## About this exercise
Locate each line in the rows below that contains the string "NUMBER", and copy every such line.

[[ Records to process, beginning ]]

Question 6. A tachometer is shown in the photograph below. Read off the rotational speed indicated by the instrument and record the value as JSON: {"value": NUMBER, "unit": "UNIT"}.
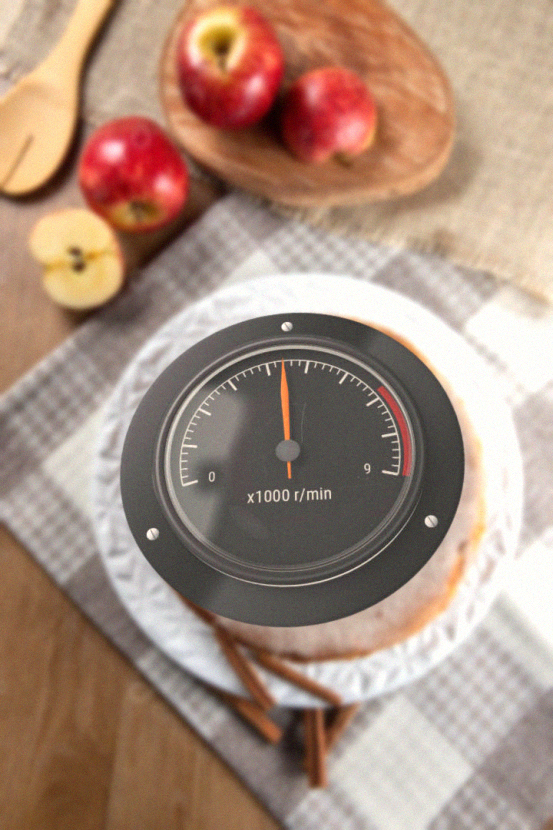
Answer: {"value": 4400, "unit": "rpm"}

[[ Records to process, end ]]
[[ Records to process, beginning ]]

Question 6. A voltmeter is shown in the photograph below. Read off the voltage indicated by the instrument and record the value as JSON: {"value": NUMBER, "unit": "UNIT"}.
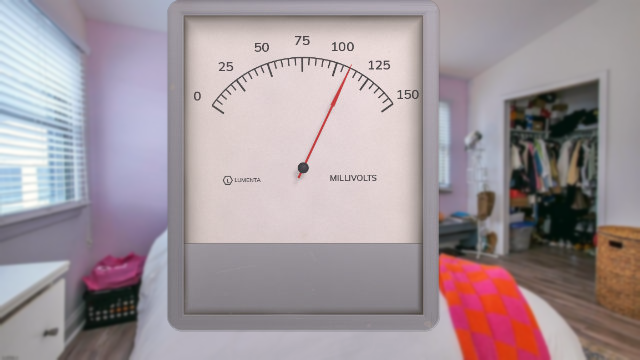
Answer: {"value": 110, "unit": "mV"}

[[ Records to process, end ]]
[[ Records to process, beginning ]]

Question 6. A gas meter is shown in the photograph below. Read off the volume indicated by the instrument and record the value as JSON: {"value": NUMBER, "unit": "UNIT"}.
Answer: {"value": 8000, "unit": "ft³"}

[[ Records to process, end ]]

## Written answer
Question 6. A tachometer is shown in the photograph below. Read off the rotational speed indicated by the instrument and record the value as JSON: {"value": NUMBER, "unit": "UNIT"}.
Question 6. A voltmeter is shown in the photograph below. Read off the voltage indicated by the instrument and record the value as JSON: {"value": NUMBER, "unit": "UNIT"}.
Question 6. A gas meter is shown in the photograph below. Read off the volume indicated by the instrument and record the value as JSON: {"value": NUMBER, "unit": "UNIT"}.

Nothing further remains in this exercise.